Figure legends:
Figure 1 Geographical distribution and phylogenetic analysis of PEDV positive samples in China (A) Map of PEDV distribution in 17 provinces in China from March 2020 to March 2021. The blue solid triangle indicates the S-INDEL like strains detected in different provinces. Positive and negative departments are labelled with orange and grey. (B) Number of PEDV positive samples collected from China in each month from March 2020 to March 2021. The x-axis represents the month of the year during the study period and the y-axis represents the number of positive samples. S-INDEL like strains are highlighted with solid blue triangle in the x-axis. (C) Phylogenetic analysis of PEDV strains based on 91 S gene sequences identified in this study and 24 reference S gene sequences in Genbank. Multiple nucleotide sequence alignments are performed with ClustalW algorithm using MEGA 6.0 software. A neighbor-joining method based phylogenetic tree is automatically constructed with 1,000 bootstrap replicates using MEGA 6.0 software. The iTOL software is used for the display and annotation of the phylogenetic tree. Labels at branch tips refer to the strain name and GenBank accession number. Red taxa highlight the 91 PEDV S sequences detected in this study. Sequences from different genotypes are marked with different color. GI-a, GI-b, S-INDEL like strain, GII-a, and GII-b are labelled with yellow, blue, green, orange, and grey, respectively.
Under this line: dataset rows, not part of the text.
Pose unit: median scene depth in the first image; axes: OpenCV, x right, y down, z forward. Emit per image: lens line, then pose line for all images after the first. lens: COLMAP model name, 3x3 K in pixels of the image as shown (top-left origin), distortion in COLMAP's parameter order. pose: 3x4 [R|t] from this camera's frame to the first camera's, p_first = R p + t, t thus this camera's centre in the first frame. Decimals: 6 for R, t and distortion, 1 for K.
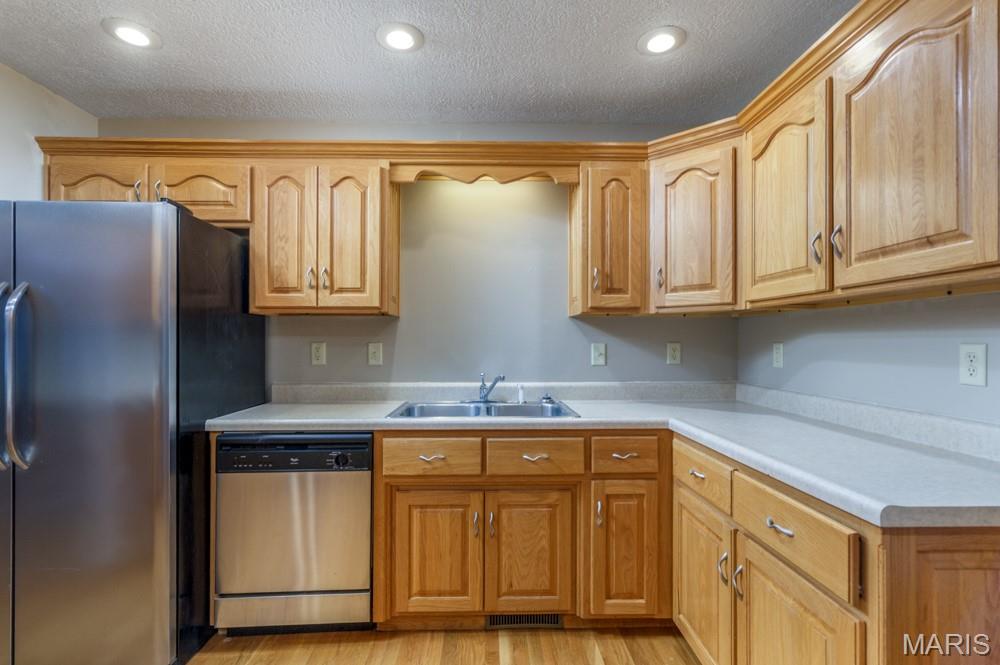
lens RADIAL K [[479.7, 0, 499.2], [0, 479.7, 335.4], [0, 0, 1]] dist [-0.000742, 0.000012]
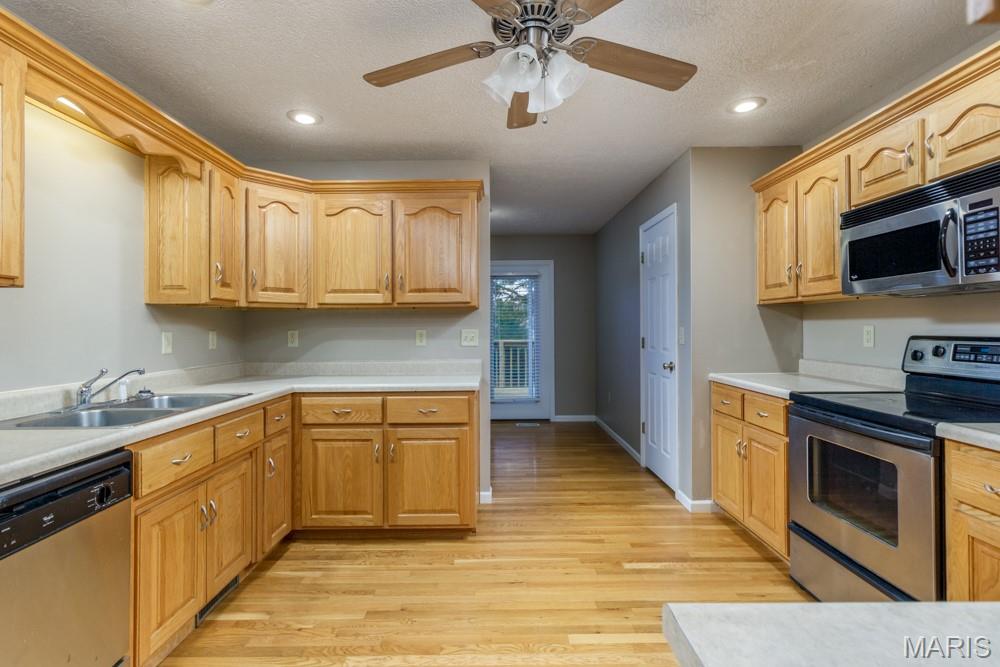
lens RADIAL K [[480.1, 0, 499.6], [0, 480.1, 321.6], [0, 0, 1]] dist [0.001279, 0.000393]
pose [[0.014974, 0.013315, 0.999799, -1.026687], [-0.005471, 0.999897, -0.013234, 0.005528], [-0.999873, -0.005271, 0.015045, 0.387430]]
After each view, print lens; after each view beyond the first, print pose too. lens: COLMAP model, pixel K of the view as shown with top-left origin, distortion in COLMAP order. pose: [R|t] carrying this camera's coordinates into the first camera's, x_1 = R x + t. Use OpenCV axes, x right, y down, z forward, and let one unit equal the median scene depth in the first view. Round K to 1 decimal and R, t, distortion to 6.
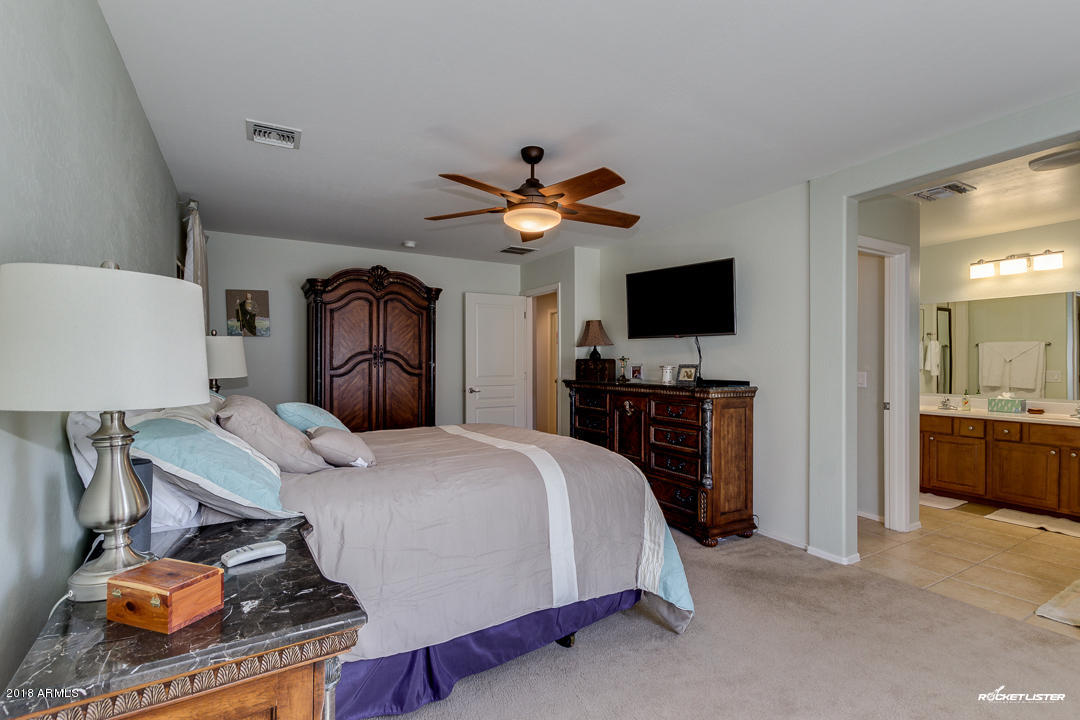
lens RADIAL K [[506.4, 0, 540.7], [0, 506.4, 360.2], [0, 0, 1]] dist [0.009319, -0.004832]
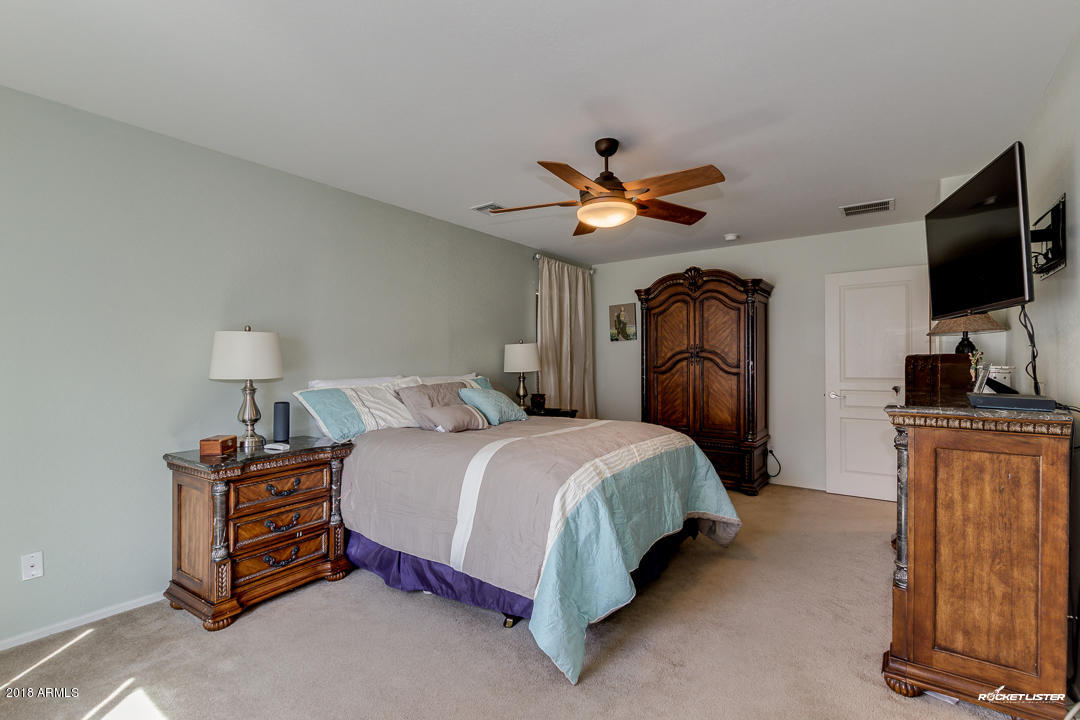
lens RADIAL K [[506.4, 0, 538.7], [0, 506.4, 363.0], [0, 0, 1]] dist [0.009319, -0.004832]
pose [[0.388148, 0.002013, -0.921595, 0.659434], [0.007958, 0.999953, 0.005536, 0.000671], [0.921563, -0.009482, 0.388114, 0.398227]]
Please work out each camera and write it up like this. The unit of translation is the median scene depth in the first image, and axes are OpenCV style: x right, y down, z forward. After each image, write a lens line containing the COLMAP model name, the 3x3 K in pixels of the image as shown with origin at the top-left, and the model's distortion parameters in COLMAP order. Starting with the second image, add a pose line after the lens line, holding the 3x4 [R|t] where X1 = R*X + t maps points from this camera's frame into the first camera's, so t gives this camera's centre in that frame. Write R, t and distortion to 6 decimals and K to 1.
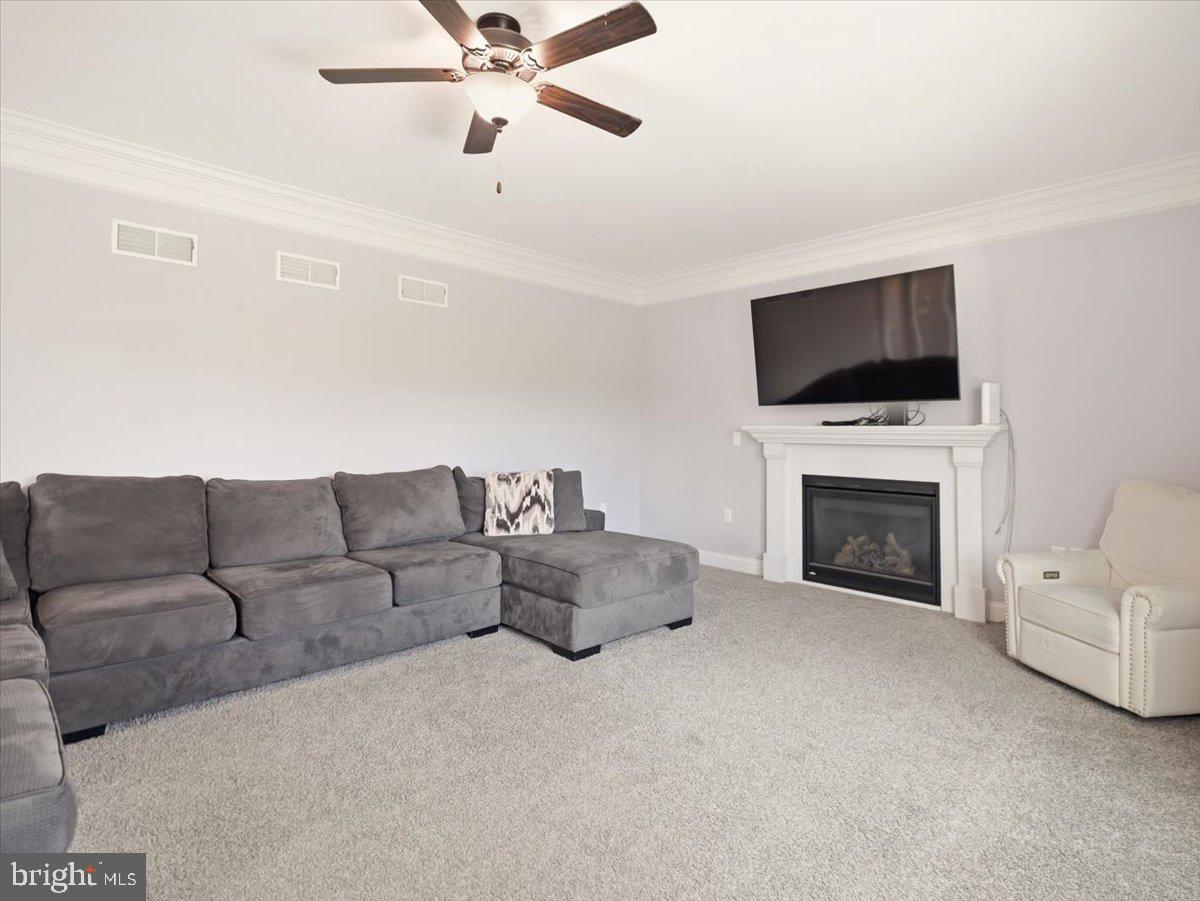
lens RADIAL K [[598.3, 0, 587.2], [0, 598.3, 446.9], [0, 0, 1]] dist [0.002125, 0.000464]
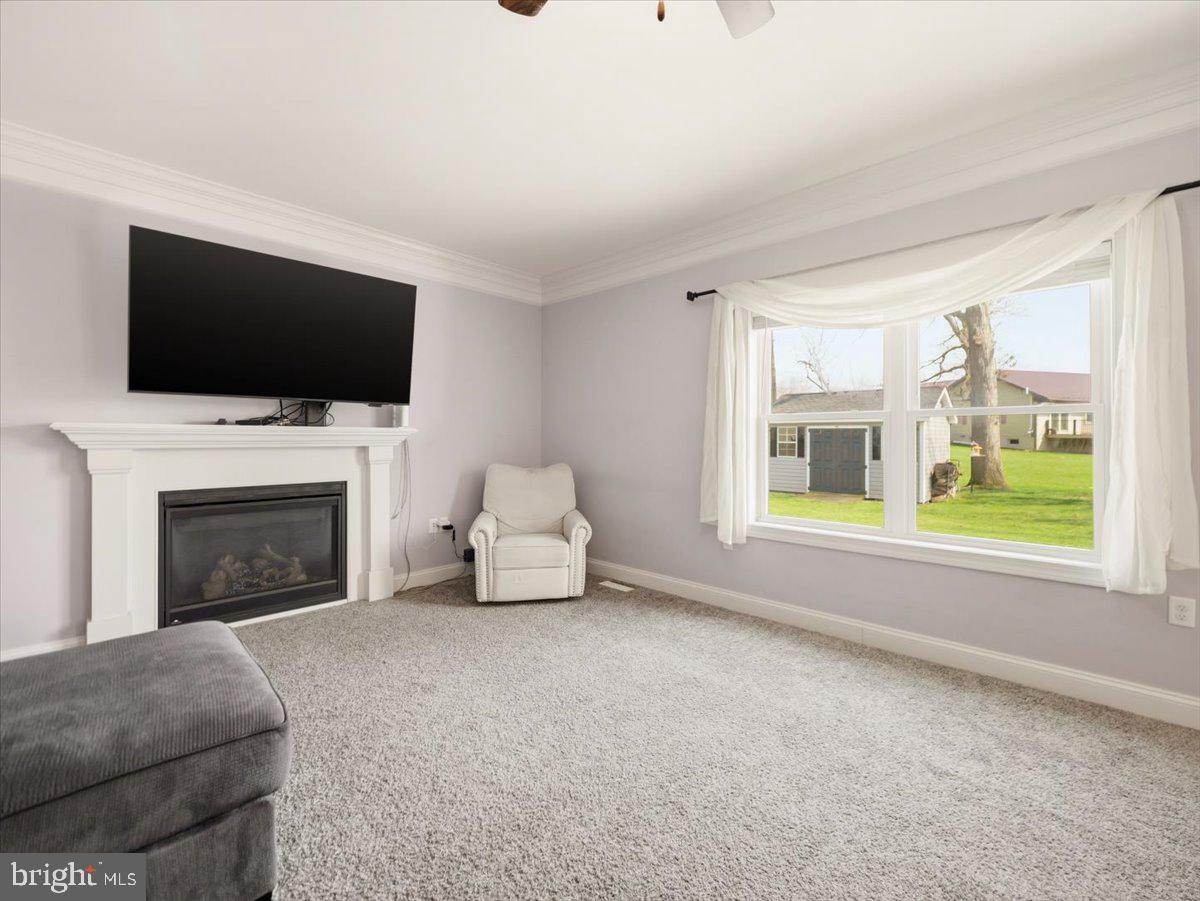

Figure 2 Molecular characterization of the emergent PEDV strains. (A) Alignment of partial S protein sequences of 7 S-INDEL like strains in this study and the prototype S-INDEL strains in the United States (OH851 and Minnesota58), South Korea (KNU-1406-1), and China (ZL29). (B) Locations of unique amino acid (aa) insertions identified in the 91 detected sequences. The symbol“-”indicates an aa deletion. Unique variations of aa are labelled with yellow.
Figure 3 Recombination analysis of six S-INDEL like strains.The recombinant events are identified by using a Simplot analysis. The query sequences from CH/HNBR/01/2021 (A), CH/JSXZ/12/2020 (B), CH/SCYB/12/2020 (C), CH/SCGA/03/2021(D), CH/SCST/04/2020 (E), and CH/HNSQ/02/2021(F) were used to compare with the parental sequences FR/001/2014 and AJ1102. The x-axis indicates the S gene sequences, and the y-axis represents the similarity value. The regions of recombinant breakpoint are shown within two red lines.
Figure 4 Comparison of the antigen epitopes of S proteins of field strains and the vaccine strains . Dots indicate the amino acids which are identical to those of reference strains. The colored amino acids indicate the mutations in the neutralizing epitopes S1A, COE, SS2, SS6, and 2C10.
Figure 5 Phylogenetic analysis based on the S genes of S-INDEL like strains and the reference S-INDEL strains around the world. The evolutionary tree was constructed by the neighbor-joining method using MEGA6 software. Bootstrap values are indicated for each node, based on 1,000 replicates. The positions of seven S-INDEL like strain are annotated by solid black circles.